Driving on a race track is one of the best ways to become a better driver. I don’t mean a better racer, (Who’s a racer? Not I.) I’m talking about anyone who drives a car. The people you see jamming on the brakes the second it starts raining, or the hill gets steep? They should do a track day with an instructor. Many countries in Europe having rigorous driving instruction that prepares their people for every situation imaginable. But here? Learn to park, read a stop sign, nice job, here’s your license.

That’s why you see people braking through a corner on a mountain, even though that’s less safe than braking before the corner. It’s our natural fear that tells us “slower is better”, but people don’t know that braking and turning at the same time sends all the car’s weight to a single tire, which can end in catastrophic results.

But if you do a track day, or several, you will learn these things. You will learn what a car can do, and it will be MILES beyond what you thought was possible. With that knowledge, you will be a safer and more composed driver, a more observant driver, and if you’re in an emergency situation, a better prepared driver.

These cars are meant for track driving. I picked cars that provide a variety of experiences and layouts, to make me a great driver no matter what car I’m in. FWD, RWD, AWD, doesn’t matter, I can handle it all.

Off-Road Ready

Driving on dirt is one of my favorite things to do in an automobile. There’s less grip, so I can slide. You don’t need a lot of power to have fun, there’s mud and water, you can get terrified at 2MPH, and there’s usually less rules than there are on the road.

And within the playland of nature, there’s tons of different types of driving and vehicles to choose from. It’s like music: in the mood to rage? Choose Metallica and a Baja truck with 800HP that can fly 150 feet down the road and land with hardly a shudder. Something slower? Get a rock crawler and some jazz, and sweat profusely as you inch over a rock, fearing a rollover at any second. Or you can get a rally car, and partake in the most difficult type of racing on the planet, where surfaces change around every turn, and the only safety equipment is the cage in your car and the luck of hitting a bush instead of a tree.

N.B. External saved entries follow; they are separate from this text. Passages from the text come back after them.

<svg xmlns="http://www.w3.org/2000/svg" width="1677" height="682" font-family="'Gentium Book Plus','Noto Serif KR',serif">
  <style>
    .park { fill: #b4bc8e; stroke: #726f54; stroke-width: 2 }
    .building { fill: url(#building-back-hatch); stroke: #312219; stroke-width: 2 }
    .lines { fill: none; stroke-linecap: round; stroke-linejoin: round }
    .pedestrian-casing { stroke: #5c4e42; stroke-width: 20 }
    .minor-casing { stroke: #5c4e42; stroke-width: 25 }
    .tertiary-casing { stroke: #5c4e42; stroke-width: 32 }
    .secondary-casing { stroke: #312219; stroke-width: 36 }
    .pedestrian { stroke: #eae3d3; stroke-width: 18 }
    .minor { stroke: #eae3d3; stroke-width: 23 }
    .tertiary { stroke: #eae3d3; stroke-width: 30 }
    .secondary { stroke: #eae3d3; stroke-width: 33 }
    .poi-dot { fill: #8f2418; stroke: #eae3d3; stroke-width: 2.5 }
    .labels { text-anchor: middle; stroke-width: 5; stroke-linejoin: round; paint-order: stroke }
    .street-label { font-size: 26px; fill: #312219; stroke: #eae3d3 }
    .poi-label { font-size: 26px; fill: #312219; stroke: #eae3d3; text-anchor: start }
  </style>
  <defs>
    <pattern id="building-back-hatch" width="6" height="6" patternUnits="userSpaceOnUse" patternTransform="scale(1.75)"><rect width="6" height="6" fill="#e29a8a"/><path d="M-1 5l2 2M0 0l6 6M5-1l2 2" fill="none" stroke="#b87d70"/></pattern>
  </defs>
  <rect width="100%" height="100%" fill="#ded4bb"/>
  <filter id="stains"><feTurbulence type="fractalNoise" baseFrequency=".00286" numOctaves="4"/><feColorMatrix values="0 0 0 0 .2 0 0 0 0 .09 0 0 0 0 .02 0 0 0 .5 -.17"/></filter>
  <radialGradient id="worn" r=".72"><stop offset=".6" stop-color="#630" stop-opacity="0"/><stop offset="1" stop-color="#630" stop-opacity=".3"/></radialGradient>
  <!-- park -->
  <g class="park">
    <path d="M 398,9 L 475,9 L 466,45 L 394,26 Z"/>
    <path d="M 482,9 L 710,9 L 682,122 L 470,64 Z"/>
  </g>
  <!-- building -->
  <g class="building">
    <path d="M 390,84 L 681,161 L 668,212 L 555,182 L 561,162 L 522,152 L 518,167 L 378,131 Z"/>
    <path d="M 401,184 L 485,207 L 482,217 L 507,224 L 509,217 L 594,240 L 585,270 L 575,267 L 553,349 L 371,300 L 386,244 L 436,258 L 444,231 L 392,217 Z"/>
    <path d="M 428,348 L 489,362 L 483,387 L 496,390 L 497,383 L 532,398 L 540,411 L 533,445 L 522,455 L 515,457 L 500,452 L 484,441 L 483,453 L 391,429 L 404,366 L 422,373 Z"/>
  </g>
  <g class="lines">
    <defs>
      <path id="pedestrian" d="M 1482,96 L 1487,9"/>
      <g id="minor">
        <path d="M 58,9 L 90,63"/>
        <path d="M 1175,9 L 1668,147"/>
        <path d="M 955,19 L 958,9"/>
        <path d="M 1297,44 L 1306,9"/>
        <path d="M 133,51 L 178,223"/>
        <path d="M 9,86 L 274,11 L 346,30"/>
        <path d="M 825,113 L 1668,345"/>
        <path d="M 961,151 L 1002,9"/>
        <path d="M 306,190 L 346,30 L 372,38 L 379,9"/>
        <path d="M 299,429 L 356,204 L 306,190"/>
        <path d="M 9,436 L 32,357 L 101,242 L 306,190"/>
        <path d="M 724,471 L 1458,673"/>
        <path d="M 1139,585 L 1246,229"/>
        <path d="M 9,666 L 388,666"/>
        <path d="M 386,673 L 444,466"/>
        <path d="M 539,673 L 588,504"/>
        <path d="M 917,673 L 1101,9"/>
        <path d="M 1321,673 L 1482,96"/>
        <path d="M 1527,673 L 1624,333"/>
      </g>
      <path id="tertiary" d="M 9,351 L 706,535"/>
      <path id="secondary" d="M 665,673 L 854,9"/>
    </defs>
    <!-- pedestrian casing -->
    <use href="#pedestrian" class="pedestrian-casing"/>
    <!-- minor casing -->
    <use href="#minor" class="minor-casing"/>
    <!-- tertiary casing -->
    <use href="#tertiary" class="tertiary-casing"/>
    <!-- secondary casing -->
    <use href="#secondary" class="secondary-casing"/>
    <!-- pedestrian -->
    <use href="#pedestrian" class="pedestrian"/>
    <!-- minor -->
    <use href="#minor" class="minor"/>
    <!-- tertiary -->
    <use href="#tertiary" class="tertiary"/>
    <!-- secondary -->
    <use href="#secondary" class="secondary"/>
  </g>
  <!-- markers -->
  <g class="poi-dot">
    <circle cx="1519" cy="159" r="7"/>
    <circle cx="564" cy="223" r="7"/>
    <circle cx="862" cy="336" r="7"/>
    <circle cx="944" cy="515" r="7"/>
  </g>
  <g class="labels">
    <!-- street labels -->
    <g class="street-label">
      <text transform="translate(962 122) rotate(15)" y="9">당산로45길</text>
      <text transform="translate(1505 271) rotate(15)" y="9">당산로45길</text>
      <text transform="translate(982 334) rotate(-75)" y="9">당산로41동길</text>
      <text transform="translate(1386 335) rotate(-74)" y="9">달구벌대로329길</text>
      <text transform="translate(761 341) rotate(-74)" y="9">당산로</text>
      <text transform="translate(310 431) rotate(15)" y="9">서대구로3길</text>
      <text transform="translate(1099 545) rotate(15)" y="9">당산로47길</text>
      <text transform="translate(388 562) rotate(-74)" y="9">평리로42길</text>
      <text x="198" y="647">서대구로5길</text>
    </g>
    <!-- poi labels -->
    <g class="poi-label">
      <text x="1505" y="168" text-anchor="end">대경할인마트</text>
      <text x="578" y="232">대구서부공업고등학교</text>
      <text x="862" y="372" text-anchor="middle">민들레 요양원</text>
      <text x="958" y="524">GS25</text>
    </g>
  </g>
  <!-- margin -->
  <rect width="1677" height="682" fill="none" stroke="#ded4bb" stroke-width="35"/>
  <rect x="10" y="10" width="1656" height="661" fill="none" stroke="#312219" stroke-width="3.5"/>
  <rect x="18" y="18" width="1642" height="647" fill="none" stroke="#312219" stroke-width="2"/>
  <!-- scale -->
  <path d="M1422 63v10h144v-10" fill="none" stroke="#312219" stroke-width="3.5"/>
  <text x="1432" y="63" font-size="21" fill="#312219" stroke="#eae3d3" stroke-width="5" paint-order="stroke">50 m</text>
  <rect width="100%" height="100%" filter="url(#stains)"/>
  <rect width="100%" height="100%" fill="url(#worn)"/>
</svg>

Off-roading is always exciting and always a challenge, no matter what speed you’re going, and that is why it is awesome.

Billionaire Muscle Cars

These are the cars I would buy if money were no object. Not “If I do well.” I’m talking Jay-Z money. 9 figures. So much I can’t spend it, and I forget where half of it is. If buying expensive cars became as thoughtless as buying gum I would buy nothing but dreams. Cars that, as I write this, are un-attainable. They have zero practical use, they’re unreliable, or un-drivable.

It doesn’t matter. These are gems. Cars that hit you in the gut, or in the part of the brain that makes kids chase ice cream trucks. Pure pleasure, no matter how much it costs.

Rat rods

I love rat rods because there is zero formula to make one. There’s trends, but there’s no rules. There’s no true commonality. Yeah, lots of people have shifters out the roof, or choose beat Vickys as their canvas, but you can do whatever you want as long as it doesn’t look too clean. Pontiac engine in a Chrysler? Sure! Who cares!? These heads with that diff. , a transmission from here and pulleys fro there, it doesn’t matter! Does it work? Is it tough looking? Does it look like you could catch tetanus? Then you did it perfectly.

I am great at procrastination, and I have a decent case of ADD. That means that I will never smooth a fender until it is as smooth as glass. I’ll never form a car worthy of Pebble Beach, and no one will approve of my paint.

But I can get on board with a welder and a grinding wheel. Rat rods have an improvisational character to them that I love. It’s a “What’s around the shop?” kind of thing. You’re working with what you got, and making it as cool as possible. More of the result depends on your skills with metal than your wallet and paint scheme, and there’s a blue collar-ness to that that is captivating. I won’t build a Riddler winner, but I’ll build a dangerous-to-drive rat rod.